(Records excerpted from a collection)
# # # # # # #
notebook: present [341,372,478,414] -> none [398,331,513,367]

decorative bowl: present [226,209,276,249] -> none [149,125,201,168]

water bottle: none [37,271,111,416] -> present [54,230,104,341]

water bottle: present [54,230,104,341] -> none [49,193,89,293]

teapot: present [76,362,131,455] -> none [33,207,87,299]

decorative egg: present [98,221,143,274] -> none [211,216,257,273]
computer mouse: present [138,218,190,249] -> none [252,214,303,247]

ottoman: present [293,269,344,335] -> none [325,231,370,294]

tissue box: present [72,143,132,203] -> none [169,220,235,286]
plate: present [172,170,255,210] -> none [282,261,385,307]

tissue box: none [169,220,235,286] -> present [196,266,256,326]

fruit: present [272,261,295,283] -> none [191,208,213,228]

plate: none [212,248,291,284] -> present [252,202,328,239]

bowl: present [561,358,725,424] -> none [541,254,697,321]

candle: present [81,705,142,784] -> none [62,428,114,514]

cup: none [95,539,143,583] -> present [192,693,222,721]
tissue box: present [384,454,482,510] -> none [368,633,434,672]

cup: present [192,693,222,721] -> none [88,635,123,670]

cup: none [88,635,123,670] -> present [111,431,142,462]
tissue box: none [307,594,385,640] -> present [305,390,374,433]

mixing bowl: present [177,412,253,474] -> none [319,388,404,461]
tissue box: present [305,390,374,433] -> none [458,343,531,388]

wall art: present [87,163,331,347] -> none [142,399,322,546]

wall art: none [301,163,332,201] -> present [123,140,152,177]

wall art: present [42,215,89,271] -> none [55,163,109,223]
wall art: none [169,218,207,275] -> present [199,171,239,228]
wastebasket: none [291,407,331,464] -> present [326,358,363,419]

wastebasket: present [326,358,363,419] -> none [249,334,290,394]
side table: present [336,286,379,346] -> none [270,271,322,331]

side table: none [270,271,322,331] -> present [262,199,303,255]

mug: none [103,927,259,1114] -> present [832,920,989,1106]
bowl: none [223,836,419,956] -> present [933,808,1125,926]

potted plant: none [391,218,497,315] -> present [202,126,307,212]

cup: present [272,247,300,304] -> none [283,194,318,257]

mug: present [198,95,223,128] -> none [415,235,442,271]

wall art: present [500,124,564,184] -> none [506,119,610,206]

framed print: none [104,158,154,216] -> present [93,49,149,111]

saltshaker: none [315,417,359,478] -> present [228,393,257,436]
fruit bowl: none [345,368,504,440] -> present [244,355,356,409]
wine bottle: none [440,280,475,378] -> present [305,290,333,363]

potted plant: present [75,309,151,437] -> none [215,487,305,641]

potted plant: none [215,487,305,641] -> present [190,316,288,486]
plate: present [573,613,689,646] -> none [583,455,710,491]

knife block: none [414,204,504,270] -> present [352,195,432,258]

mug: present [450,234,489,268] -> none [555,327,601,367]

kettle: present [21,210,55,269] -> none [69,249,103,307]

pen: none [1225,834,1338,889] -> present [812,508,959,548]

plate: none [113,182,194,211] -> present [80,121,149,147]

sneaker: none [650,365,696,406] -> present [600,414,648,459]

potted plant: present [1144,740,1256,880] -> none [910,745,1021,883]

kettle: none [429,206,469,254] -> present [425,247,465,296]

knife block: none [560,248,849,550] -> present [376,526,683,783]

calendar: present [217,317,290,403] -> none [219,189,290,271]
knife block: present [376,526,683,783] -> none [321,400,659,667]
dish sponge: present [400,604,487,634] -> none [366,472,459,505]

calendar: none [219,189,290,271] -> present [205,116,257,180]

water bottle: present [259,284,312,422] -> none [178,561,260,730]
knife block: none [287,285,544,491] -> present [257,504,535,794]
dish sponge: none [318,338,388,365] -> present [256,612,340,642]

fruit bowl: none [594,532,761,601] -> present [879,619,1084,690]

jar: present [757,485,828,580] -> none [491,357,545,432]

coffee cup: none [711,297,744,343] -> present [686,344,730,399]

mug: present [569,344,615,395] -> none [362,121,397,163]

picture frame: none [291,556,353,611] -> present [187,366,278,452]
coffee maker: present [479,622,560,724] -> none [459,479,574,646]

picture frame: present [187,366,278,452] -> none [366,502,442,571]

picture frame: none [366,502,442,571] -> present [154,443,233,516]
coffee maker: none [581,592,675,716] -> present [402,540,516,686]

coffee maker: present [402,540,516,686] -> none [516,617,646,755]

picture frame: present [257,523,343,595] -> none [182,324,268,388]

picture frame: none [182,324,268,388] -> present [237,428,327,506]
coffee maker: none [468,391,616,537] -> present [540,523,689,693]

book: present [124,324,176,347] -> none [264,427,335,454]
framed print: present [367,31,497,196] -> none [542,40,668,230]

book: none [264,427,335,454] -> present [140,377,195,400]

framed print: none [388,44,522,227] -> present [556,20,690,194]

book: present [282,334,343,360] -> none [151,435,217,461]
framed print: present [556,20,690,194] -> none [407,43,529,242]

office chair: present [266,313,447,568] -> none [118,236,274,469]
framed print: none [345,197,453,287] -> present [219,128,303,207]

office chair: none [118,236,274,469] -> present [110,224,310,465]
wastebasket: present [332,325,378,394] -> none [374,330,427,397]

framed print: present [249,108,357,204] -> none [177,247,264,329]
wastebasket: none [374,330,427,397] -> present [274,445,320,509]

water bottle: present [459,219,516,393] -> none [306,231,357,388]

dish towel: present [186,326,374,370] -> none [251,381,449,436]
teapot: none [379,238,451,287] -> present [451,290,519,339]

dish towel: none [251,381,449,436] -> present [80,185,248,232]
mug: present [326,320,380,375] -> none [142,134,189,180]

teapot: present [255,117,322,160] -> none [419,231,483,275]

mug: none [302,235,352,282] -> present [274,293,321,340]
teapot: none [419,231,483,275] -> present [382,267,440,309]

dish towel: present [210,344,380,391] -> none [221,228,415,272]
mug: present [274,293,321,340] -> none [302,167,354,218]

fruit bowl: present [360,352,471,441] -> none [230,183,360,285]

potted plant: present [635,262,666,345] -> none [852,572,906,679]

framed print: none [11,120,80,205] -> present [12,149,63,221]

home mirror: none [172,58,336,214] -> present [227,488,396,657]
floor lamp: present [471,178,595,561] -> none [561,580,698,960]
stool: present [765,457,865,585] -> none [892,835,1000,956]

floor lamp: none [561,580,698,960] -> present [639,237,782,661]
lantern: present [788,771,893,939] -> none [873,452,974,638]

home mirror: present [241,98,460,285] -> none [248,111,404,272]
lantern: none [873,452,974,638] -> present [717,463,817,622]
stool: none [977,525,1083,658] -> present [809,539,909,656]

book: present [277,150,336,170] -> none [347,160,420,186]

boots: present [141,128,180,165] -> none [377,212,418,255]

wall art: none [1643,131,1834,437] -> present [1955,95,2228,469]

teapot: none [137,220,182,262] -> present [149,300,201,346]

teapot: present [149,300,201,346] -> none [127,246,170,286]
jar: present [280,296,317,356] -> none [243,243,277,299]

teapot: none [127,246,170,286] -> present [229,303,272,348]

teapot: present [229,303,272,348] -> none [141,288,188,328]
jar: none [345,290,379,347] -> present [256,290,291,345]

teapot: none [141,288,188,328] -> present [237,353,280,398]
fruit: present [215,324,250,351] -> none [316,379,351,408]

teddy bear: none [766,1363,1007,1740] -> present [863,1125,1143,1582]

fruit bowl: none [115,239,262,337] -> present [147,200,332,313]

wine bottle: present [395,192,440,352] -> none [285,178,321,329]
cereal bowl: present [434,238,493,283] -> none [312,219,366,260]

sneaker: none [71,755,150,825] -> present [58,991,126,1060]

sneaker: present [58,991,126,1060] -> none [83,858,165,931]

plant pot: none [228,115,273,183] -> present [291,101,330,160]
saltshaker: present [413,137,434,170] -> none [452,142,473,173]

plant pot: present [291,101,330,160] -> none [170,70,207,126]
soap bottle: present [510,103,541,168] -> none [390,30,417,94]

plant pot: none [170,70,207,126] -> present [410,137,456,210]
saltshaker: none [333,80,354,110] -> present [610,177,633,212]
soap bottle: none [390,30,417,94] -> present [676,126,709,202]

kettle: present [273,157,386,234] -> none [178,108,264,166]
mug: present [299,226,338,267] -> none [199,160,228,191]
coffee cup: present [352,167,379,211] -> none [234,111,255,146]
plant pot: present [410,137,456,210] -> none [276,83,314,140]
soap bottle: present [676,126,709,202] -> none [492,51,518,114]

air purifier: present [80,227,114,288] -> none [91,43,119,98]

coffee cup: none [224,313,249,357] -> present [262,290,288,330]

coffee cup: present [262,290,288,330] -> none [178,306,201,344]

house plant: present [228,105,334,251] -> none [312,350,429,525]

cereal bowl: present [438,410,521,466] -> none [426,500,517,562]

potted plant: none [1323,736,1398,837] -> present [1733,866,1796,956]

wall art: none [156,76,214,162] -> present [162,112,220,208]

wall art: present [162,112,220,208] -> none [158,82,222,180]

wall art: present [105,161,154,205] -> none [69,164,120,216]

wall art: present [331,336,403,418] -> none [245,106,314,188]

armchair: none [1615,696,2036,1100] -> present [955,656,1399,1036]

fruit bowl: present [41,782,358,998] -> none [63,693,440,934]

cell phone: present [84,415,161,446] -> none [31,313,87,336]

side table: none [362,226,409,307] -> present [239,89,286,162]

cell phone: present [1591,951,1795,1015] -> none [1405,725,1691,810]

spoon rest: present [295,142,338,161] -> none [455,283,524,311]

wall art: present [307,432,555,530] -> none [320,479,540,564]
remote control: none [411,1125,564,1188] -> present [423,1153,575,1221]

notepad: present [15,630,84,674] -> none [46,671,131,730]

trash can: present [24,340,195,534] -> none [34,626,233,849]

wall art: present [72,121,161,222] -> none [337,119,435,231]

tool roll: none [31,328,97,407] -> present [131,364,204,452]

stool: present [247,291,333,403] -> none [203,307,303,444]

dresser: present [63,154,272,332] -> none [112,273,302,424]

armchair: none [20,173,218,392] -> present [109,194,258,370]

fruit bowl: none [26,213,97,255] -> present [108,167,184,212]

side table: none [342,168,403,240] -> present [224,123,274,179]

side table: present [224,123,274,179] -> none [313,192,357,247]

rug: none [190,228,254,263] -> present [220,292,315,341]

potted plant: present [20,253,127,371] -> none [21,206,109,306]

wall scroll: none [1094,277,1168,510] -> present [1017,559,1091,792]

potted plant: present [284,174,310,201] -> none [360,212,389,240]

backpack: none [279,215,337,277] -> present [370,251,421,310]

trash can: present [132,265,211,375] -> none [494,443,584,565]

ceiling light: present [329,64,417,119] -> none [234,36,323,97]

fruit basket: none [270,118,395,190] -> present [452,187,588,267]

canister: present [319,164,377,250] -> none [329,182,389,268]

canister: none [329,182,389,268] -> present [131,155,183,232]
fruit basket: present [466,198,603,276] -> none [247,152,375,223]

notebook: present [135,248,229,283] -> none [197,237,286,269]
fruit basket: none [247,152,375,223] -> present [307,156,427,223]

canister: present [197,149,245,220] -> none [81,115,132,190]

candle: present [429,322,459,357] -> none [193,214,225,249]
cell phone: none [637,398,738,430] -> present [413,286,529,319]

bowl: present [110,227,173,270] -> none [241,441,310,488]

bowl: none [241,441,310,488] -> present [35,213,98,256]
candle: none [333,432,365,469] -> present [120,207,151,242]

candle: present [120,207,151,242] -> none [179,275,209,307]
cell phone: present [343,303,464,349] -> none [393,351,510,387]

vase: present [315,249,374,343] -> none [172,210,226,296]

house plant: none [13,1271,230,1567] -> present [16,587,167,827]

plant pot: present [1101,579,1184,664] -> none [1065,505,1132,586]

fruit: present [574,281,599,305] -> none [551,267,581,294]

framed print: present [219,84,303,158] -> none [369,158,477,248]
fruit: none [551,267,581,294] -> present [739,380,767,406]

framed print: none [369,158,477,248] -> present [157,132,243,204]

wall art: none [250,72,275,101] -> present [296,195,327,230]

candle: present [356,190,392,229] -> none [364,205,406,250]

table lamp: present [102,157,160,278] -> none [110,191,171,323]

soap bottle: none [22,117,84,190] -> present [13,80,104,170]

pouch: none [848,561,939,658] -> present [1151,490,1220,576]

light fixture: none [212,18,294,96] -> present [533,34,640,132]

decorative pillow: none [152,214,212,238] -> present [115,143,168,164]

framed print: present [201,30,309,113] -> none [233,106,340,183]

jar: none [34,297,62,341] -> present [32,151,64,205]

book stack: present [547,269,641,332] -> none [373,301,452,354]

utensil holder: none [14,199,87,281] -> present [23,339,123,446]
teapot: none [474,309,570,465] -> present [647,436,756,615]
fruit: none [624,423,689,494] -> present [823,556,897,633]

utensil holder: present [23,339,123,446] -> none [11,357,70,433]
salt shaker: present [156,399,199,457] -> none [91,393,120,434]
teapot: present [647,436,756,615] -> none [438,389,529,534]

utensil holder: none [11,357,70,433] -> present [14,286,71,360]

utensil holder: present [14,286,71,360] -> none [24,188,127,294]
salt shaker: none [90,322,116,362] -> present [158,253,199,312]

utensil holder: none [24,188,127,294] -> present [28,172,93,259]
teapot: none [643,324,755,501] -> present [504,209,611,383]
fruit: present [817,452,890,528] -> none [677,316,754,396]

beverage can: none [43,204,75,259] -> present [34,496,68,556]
# # # # # # #
All that is wanted is an exact copy of the lines above from the one with "fruit bowl: none [26,213,97,255]" through the one with "potted plant: present [20,253,127,371]", with both ends included.

fruit bowl: none [26,213,97,255] -> present [108,167,184,212]

side table: none [342,168,403,240] -> present [224,123,274,179]

side table: present [224,123,274,179] -> none [313,192,357,247]

rug: none [190,228,254,263] -> present [220,292,315,341]

potted plant: present [20,253,127,371] -> none [21,206,109,306]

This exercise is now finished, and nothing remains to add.